Politischer Entscheid
Die jetztige Entscheidung der Gesundheitsdirektorenkonferenz (GDK) ist also rein politisch motiviert. Die nötige Verringerung von drei Herztransplantationszentren auf eines wird unnötig verzögert. Das ist politisch verständlich, denn es geht hier um das höchste Gut — das Prestige. Und schliesslich werden Transplantationen von den Medien zur Spitzenmedizin hochstilisiert, was vor 10 oder 20 Jahren gerechtfertigt war. Wer diese Eingriffe machen darf, gilt als Top, wer sie verliert als Flop. Vermeintliche Spitzenmedizin wird vom Volk als Signal für Qualität im teuren Gesundheitswesen gesehen — das wissen auch die Mitglieder der GDK.

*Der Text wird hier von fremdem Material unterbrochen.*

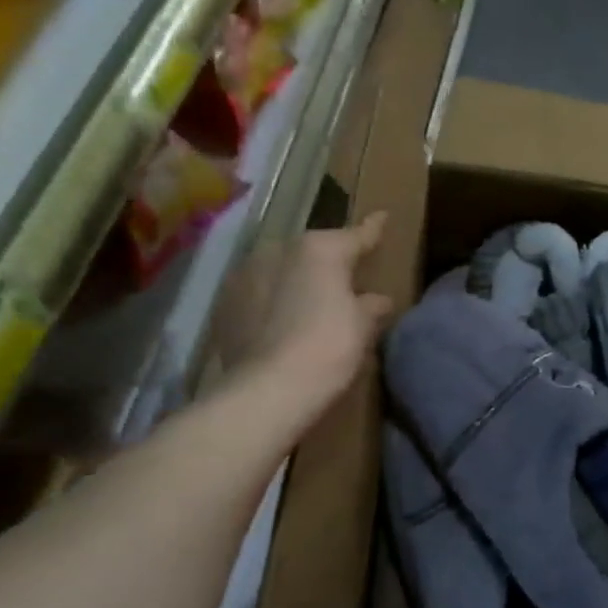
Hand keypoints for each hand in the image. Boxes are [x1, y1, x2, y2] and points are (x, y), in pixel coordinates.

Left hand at [217, 213, 392, 422]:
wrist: (268, 389)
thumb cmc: (328, 348)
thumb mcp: (362, 327)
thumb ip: (371, 306)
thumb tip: (378, 300)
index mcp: (319, 250)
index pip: (355, 236)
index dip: (372, 230)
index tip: (381, 217)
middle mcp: (278, 250)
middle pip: (312, 252)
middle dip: (328, 263)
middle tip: (345, 281)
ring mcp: (245, 275)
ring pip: (281, 270)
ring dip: (296, 281)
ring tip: (310, 303)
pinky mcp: (225, 304)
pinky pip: (259, 294)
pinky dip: (272, 302)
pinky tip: (282, 322)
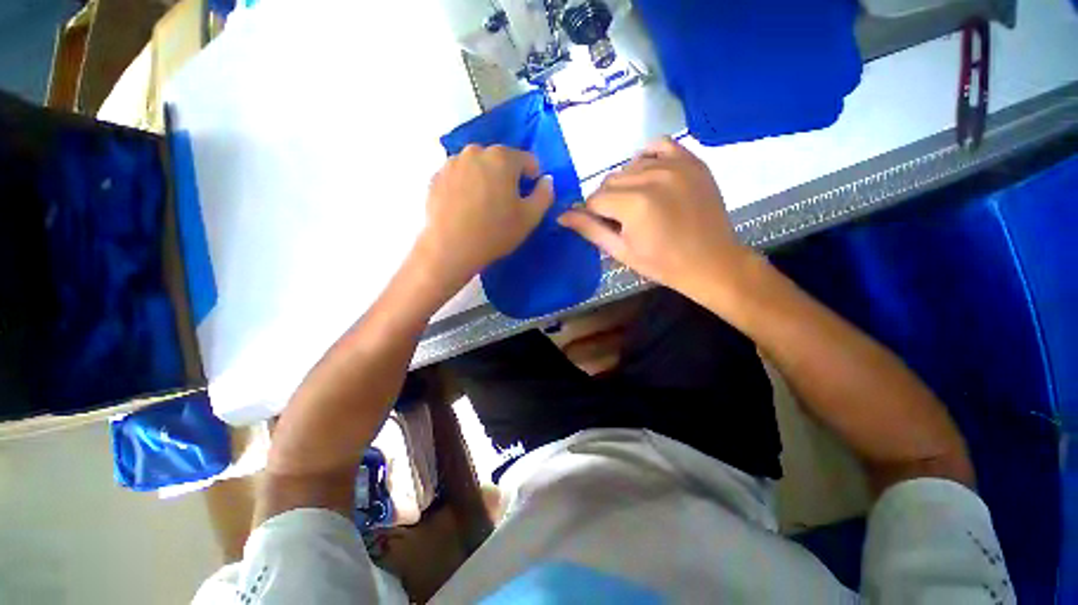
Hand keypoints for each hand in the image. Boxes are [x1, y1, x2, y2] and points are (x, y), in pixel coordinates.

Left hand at [417, 145, 554, 285]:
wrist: (450, 249)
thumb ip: (545, 194)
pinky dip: (466, 186)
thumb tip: (547, 180)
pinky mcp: (436, 177)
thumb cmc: (495, 232)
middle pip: (501, 160)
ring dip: (486, 180)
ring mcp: (452, 162)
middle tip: (505, 204)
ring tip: (483, 207)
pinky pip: (460, 177)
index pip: (528, 160)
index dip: (533, 179)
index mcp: (502, 157)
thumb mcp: (530, 218)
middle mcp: (475, 151)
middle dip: (508, 177)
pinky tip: (465, 208)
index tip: (528, 199)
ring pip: (479, 167)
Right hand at [558, 137, 753, 300]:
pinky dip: (648, 158)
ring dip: (626, 183)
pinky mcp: (692, 161)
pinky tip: (650, 176)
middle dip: (608, 200)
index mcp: (634, 204)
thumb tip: (561, 215)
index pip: (594, 199)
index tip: (604, 226)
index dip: (593, 215)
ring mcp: (675, 165)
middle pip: (610, 181)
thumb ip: (590, 230)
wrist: (711, 262)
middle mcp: (652, 177)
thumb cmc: (662, 264)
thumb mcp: (621, 251)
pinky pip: (659, 145)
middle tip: (622, 219)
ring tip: (638, 203)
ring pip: (630, 166)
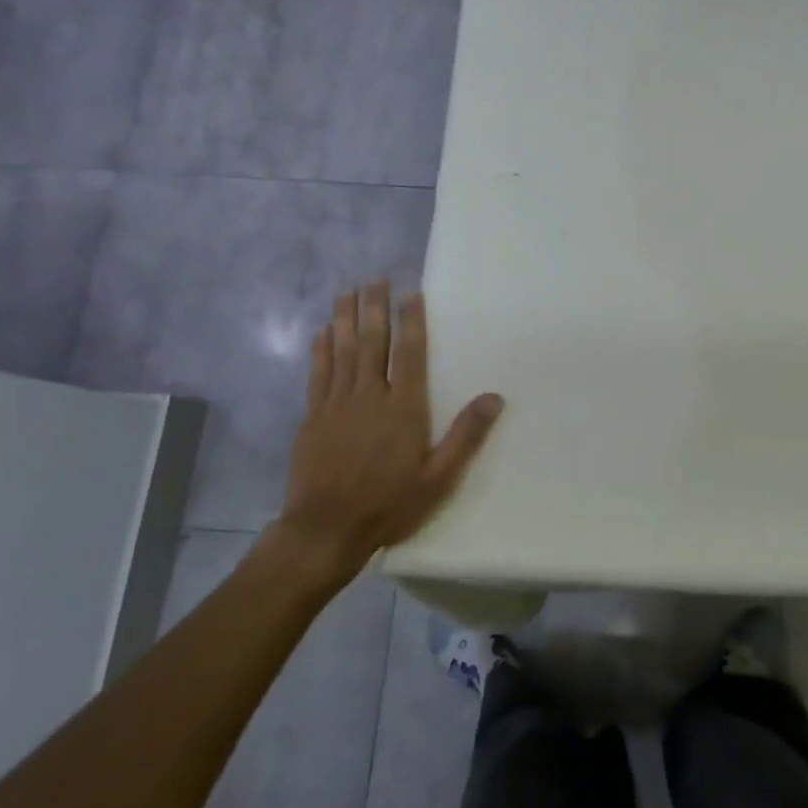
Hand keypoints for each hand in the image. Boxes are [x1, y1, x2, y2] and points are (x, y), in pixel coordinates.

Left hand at [267, 280, 503, 588]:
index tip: (410, 293)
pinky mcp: (313, 416)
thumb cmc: (390, 503)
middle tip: (375, 279)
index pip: (410, 354)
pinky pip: (318, 373)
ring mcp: (337, 404)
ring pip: (342, 351)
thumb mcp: (439, 477)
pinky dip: (321, 349)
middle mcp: (370, 397)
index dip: (411, 322)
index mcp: (404, 409)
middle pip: (373, 343)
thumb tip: (494, 397)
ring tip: (347, 291)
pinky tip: (323, 331)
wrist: (326, 529)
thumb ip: (466, 435)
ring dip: (345, 319)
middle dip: (374, 308)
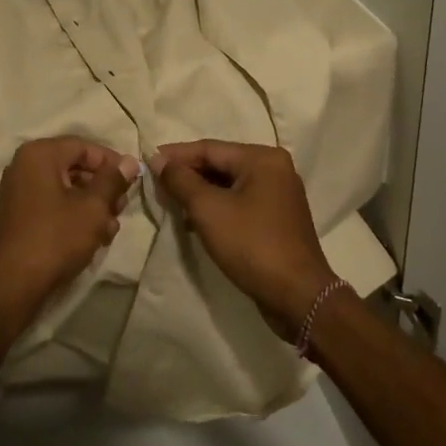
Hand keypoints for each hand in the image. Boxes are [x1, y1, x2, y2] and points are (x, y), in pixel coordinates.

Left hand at [0, 136, 137, 360]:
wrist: (11, 286)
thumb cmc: (55, 238)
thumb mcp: (92, 208)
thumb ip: (112, 180)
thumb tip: (130, 161)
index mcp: (40, 154)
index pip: (84, 146)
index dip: (111, 162)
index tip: (132, 181)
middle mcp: (25, 166)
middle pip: (75, 167)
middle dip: (102, 188)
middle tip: (121, 208)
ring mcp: (20, 192)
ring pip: (67, 189)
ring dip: (92, 206)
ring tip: (110, 230)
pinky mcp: (20, 216)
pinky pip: (54, 205)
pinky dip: (74, 216)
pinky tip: (94, 238)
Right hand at [153, 140, 339, 337]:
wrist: (298, 297)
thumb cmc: (252, 245)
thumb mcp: (208, 210)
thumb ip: (180, 180)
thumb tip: (157, 159)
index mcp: (262, 158)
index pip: (209, 148)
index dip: (176, 155)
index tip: (147, 162)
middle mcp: (275, 168)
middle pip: (220, 164)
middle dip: (187, 175)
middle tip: (156, 184)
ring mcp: (279, 193)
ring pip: (229, 184)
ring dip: (200, 193)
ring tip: (172, 204)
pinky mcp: (278, 217)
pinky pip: (240, 201)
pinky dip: (217, 207)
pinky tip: (196, 222)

Auffällig ist das Gerangel ums Herz, das offenbar prestigeträchtigeste Organ. Als nächstes folgen Lunge und Leber, wogegen Pankreas und Nieren weniger Ehre erbringen. Selbst St.Gallen darf hier mitmischen. Die absoluten Zahlen sind allerdings vor allem bei den Herzen erstaunlich gering. 2009 lag Bern mit 13 Herztransplantationen vor Zürich mit 9 und Lausanne mit 8. Im Jahr zuvor war die Rangliste gleich, aber 2007 lag Zürich mit 13 zu 7 gegenüber Bern an der Spitze. 2006 stand es im Deutschschweizer Duell 14:5 für Bern. Man wähnt sich im Fussball.

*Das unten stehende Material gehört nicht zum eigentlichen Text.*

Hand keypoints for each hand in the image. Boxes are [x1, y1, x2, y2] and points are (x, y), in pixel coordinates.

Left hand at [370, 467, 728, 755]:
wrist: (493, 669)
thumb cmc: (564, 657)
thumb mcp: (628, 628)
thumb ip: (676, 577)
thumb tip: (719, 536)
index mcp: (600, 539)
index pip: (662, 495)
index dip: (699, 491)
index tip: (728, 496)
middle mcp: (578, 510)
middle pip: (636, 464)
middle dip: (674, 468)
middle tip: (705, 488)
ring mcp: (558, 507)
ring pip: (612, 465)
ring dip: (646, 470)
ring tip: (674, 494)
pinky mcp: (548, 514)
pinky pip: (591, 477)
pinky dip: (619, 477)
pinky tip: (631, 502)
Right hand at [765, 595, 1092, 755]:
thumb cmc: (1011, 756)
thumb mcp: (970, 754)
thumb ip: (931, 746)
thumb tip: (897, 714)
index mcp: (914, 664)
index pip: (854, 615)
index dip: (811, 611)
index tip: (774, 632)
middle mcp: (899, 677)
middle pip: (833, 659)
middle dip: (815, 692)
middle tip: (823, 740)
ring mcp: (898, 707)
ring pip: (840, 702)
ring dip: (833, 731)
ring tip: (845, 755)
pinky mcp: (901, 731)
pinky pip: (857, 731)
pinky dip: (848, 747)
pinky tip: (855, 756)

Wenn die GDK nun Zürich eine “weitere Chance” gibt, um bis ins Jahr 2013 neue Daten zu sammeln und seine Qualität zu beweisen, setzt das Gremium falsche Anreize für alle Beteiligten. Um die Bilanz zu schönen, könnten Zentren nämlich vor allem einfache, unkomplizierte Fälle transplantieren und schwierigere Fälle für eine Überbrückung oder ein Kunstherz auswählen. Dies jedenfalls befürchtet der Chirurg Carrel. Solche sachfremden Überlegungen könnten fatal sein.
Wichtige Spenderarbeit
Was mir in der ganzen Angelegenheit fehlt, ist der Aspekt der Spenderarbeit. Weil es stets zu wenig Spenderorgane gibt ist es nötig, dass die Spitäler sich aktiv um Spenden bemühen. Diese wichtige Arbeit wird in erster Linie auf den Notfall- und Intensivstationen geleistet wo es gilt, geeignete Spender zu identifizieren, zu melden, mit Angehörigen zu sprechen und Entnahmen durchzuführen. Meines Wissens wird diese Arbeit nicht gesondert entschädigt und fällt zusätzlich zum hektischen Alltagsgeschehen auf diesen Abteilungen an.

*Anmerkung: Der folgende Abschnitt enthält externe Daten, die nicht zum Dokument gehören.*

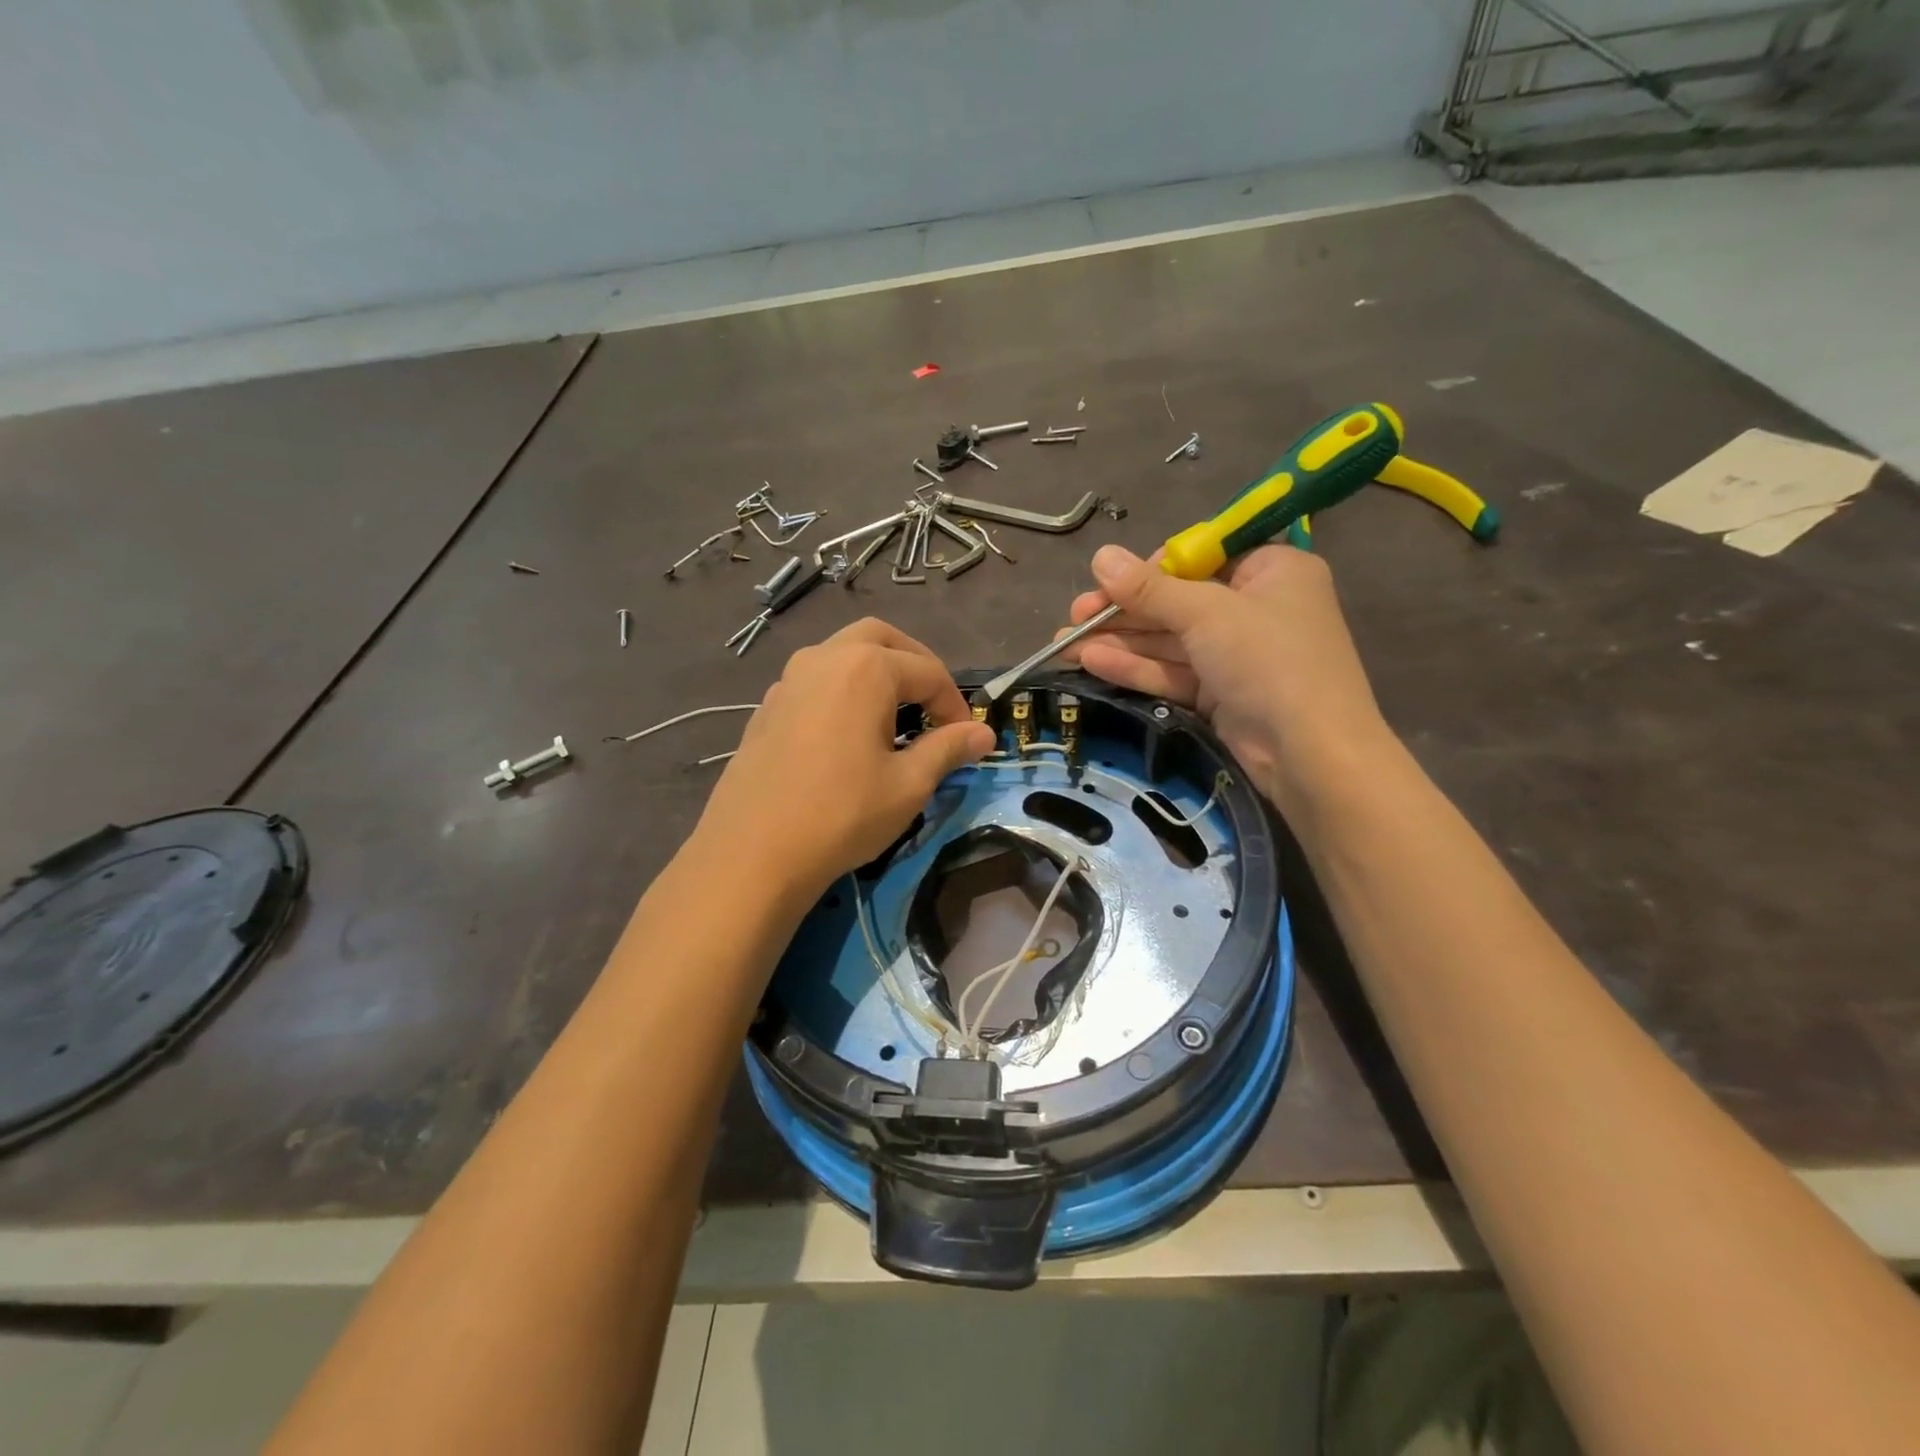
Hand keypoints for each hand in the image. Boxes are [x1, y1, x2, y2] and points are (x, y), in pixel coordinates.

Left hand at [694, 619, 994, 907]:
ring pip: (842, 654)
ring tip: (893, 718)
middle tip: (932, 706)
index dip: (955, 705)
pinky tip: (847, 735)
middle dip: (914, 665)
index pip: (928, 672)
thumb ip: (948, 749)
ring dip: (875, 673)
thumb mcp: (908, 785)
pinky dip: (842, 691)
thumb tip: (984, 734)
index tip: (966, 740)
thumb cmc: (842, 814)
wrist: (752, 852)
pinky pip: (815, 681)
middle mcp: (824, 658)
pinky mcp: (768, 707)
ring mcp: (788, 679)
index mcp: (865, 668)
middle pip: (881, 640)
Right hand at [1057, 544, 1387, 800]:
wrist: (1309, 755)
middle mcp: (1256, 608)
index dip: (1150, 569)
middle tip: (1074, 617)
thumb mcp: (1206, 614)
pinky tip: (1091, 663)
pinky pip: (1174, 672)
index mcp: (1271, 571)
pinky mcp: (1222, 694)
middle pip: (1178, 602)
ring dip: (1120, 642)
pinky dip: (1136, 668)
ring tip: (1064, 644)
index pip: (1200, 558)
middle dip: (1123, 611)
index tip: (1108, 581)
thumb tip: (1099, 555)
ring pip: (1170, 641)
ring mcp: (1238, 655)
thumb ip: (1150, 588)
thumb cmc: (1268, 660)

Die Motivation für eine Spenderarbeit scheint den Spitalleitungen unterschiedlich zu gelingen. Jedenfalls führte 2009 Bern die Liste der Spendenspitäler mit 20 Spendern klar an. Trotz der Abstützung auf mehrere Standorte (Unispital, Triemli, Winterthur, Kinderspital) gelang es im Kanton Zürich lediglich 5 Spender zu finden. Das ist weniger als Basel und Lausanne (je 11), Lugano (9), St.Gallen (8) oder Luzern (6). Selbst die Kleinstädte Aarau und Sion kam auf 5 Spender. Obwohl die Zahlen schwanken, ist unklar warum der Beitrag des bevölkerungsreichsten Kantons auch in der längerfristigen Betrachtung vergleichsweise gering ist.
Im Hinblick auf die notwendige Reduktion der Transplantationszentren wäre es jedenfalls richtig, auch die Spenderarbeit zu berücksichtigen. Hiermit würden auch im Sinne der Menschen auf der Warteliste die richtigen Anreize gesetzt.